What the task requires: Filter these entries so that only lines with the word "Outlined" remain.

==== Data for the task ====

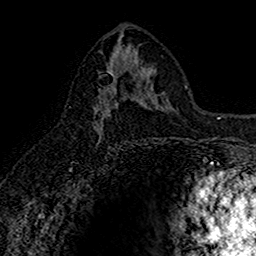
Breast MRI (dynamic contrast-enhanced), one axial slice; position 79 of 160 along the scan axis; cropped to one breast; dynamic contrast-enhanced series, time point 2 of 7 at this slice position (early post-contrast); 1.5 T; TE 2.7 ms, TR 5.7 ms; 256 × 256 image matrix, field of view 155 × 155 mm. Female patient.
Outlined on this slice (semi-automatic segmentation, software-assisted and operator-edited):
- enhancing-tissue mask used for the functional tumour volume (all voxels passing the contrast-enhancement thresholds inside the analysis volume; usually the tumour): bounding box [x1, y1, x2, y2] px = [94, 66, 144, 142]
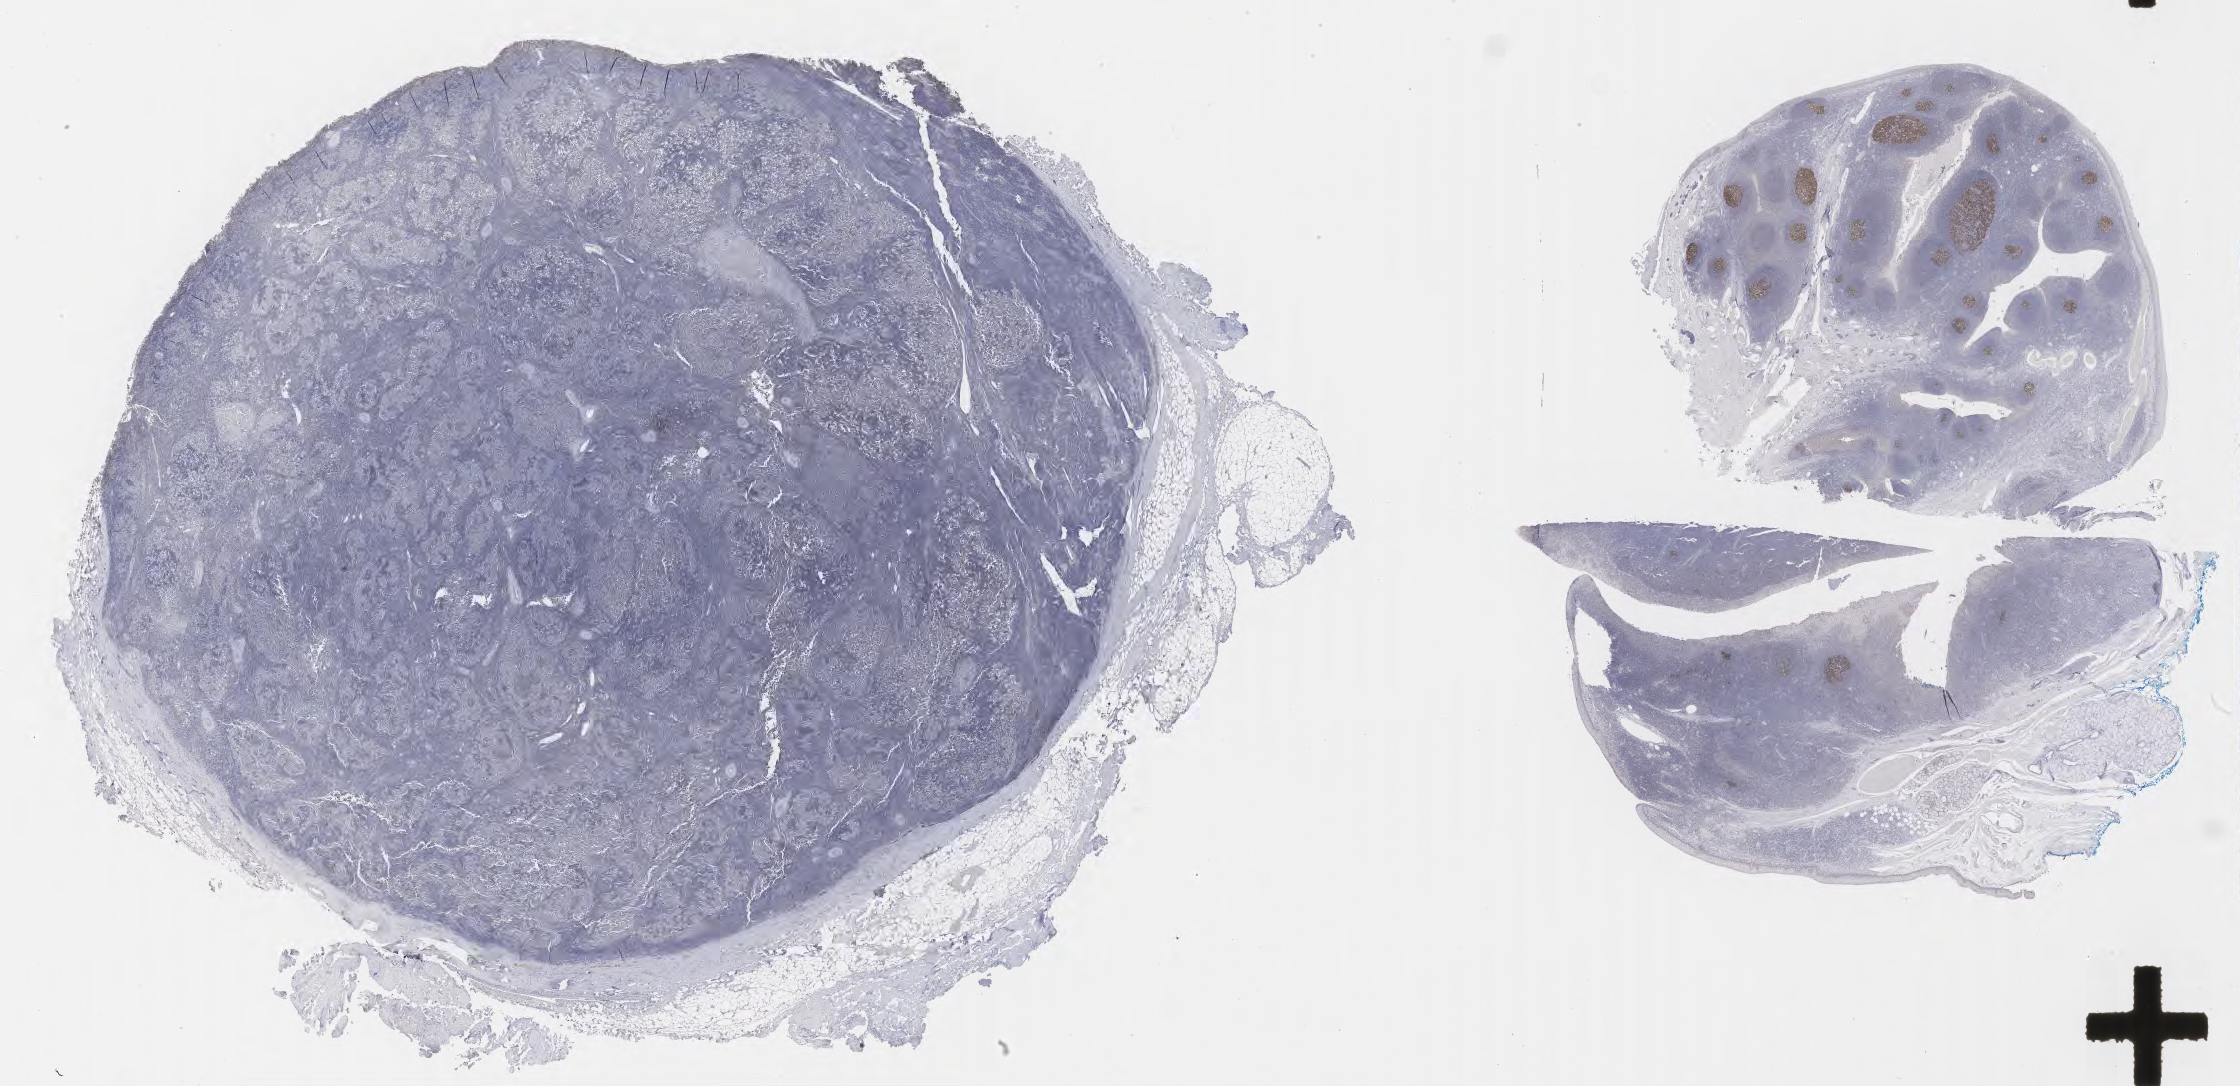
Whole-slide image, immunohistochemical stain for BCL6, whole scanned area (about 36.2 x 17.6 mm) shown as a low-resolution overview, tumor tissue, anatomic site: lymph node. Male patient, age 46 years.
Histologic diagnosis: Diffuse large B-cell lymphoma, NOS.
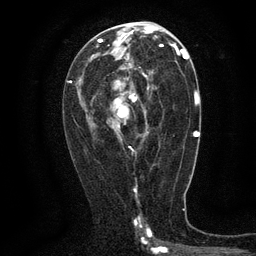
Breast MRI (dynamic contrast-enhanced), one axial slice. Slice 67 of 134 in the series (ordered by position). Cropped to one breast. Dynamic contrast-enhanced series, time point 2 of 6 at this slice position (early post-contrast). 3 T. TE 2.7 ms, TR 5.5 ms. 1.2 mm slice thickness. 256 × 256 image matrix. Female patient.
Outlined on this slice (semi-automatically segmented with operator editing):
- enhancing-tissue mask used for the functional tumour volume (all voxels passing the contrast-enhancement thresholds inside the analysis volume; usually the tumour): bounding box <113,63,149,148> (left, top, right, bottom; pixels)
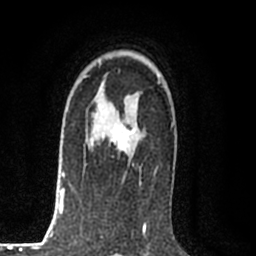
Breast MRI (dynamic contrast-enhanced), one axial slice; position 55 of 80 along the scan axis; cropped to one breast; dynamic contrast-enhanced series, time point 2 of 8 at this slice position (early post-contrast); 1.5 T; TE 2.2 ms, TR 5.3 ms; 2 mm slice thickness; 256 × 256 image matrix, field of view 150 × 150 mm. Female patient.
Annotated regions visible in this slice (semi-automatic segmentation, software-assisted and operator-edited):
- enhancing-tissue mask used for the functional tumour volume (all voxels passing the contrast-enhancement thresholds inside the analysis volume; usually the tumour): box from (x=85, y=126) to (x=132, y=159) px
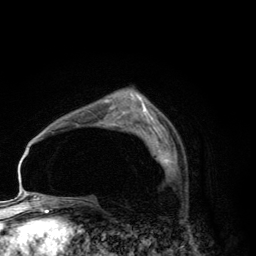
Breast MRI (dynamic contrast-enhanced), one axial slice. Slice 83 of 134 in the series (ordered by position). Cropped to one breast. Dynamic contrast-enhanced series, time point 2 of 6 at this slice position (early post-contrast). 3 T. TE 2.8 ms, TR 7.7 ms. 1.2 mm slice thickness. 256 × 256 image matrix, field of view 170 × 170 mm. Female patient.
Structures marked on this image (semi-automatic segmentation, software-assisted and operator-edited):
- enhancing-tissue mask used for the functional tumour volume (all voxels passing the contrast-enhancement thresholds inside the analysis volume; usually the tumour): bounding box <152,138,172,166> (left, top, right, bottom; pixels)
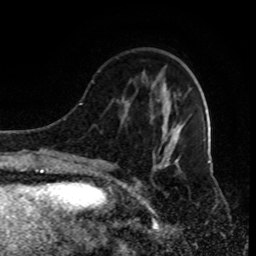
Breast MRI (dynamic contrast-enhanced), one axial slice. Slice 29 of 80 in the series (ordered by position). Cropped to one breast. Dynamic contrast-enhanced series, time point 2 of 9 at this slice position (early post-contrast). 1.5 T. TE 4.2 ms, TR 7 ms. 2 mm slice thickness. 256 × 256 image matrix, field of view 170 × 170 mm. Female patient.
Structures marked on this image (semi-automatic segmentation, software-assisted and operator-edited):
- enhancing-tissue mask used for the functional tumour volume (all voxels passing the contrast-enhancement thresholds inside the analysis volume; usually the tumour): bounding box (x1, y1, x2, y2) in pixels: (92, 81, 180, 180)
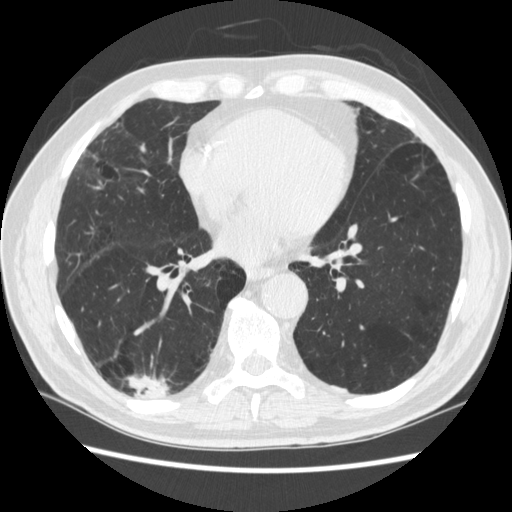
Axial slice from a low-dose chest CT screening exam. Third screening round (two years after baseline). Lung window (W 1500 / L -600 HU). 1.25 mm slice thickness. Slice 152 of 266 in the series. Male participant, aged 70 years at enrolment. Former smoker at enrolment.
Expert reader's lesion annotation, box from (x=125, y=360) to (x=181, y=417) px. The screening reader recorded 4 non-calcified nodules or masses ≥4 mm on this exam (right lower lobe, right lower lobe, left lower lobe, left lower lobe); which of them this box marks is not recorded. Official screen result: positive, other.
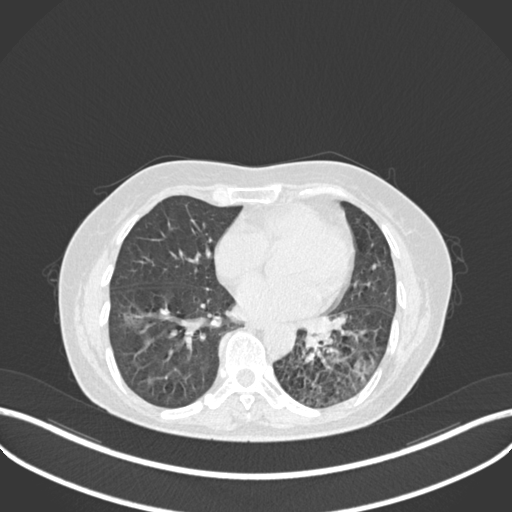
Chest CT, one axial slice. Position 107 of 270 along the scan axis. Reconstruction kernel B30f. 120 kVp. Lung window (W 1500 / L -600 HU). 512 × 512 image matrix, field of view 400 × 400 mm. Female patient, age 63 years. From the clinical record (not read from this slice): clinical TNM (as recorded): T1b N0 M0; histopathological grade: G2-3.
Annotated regions visible in this slice (bounding box drawn by a radiologist):
- lung tumour (recorded histology: adenocarcinoma): bounding box <297,313,337,355> (left, top, right, bottom; pixels)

====

Reply:
Outlined on this slice (semi-automatic segmentation, software-assisted and operator-edited):
Outlined on this slice (semi-automatically segmented with operator editing):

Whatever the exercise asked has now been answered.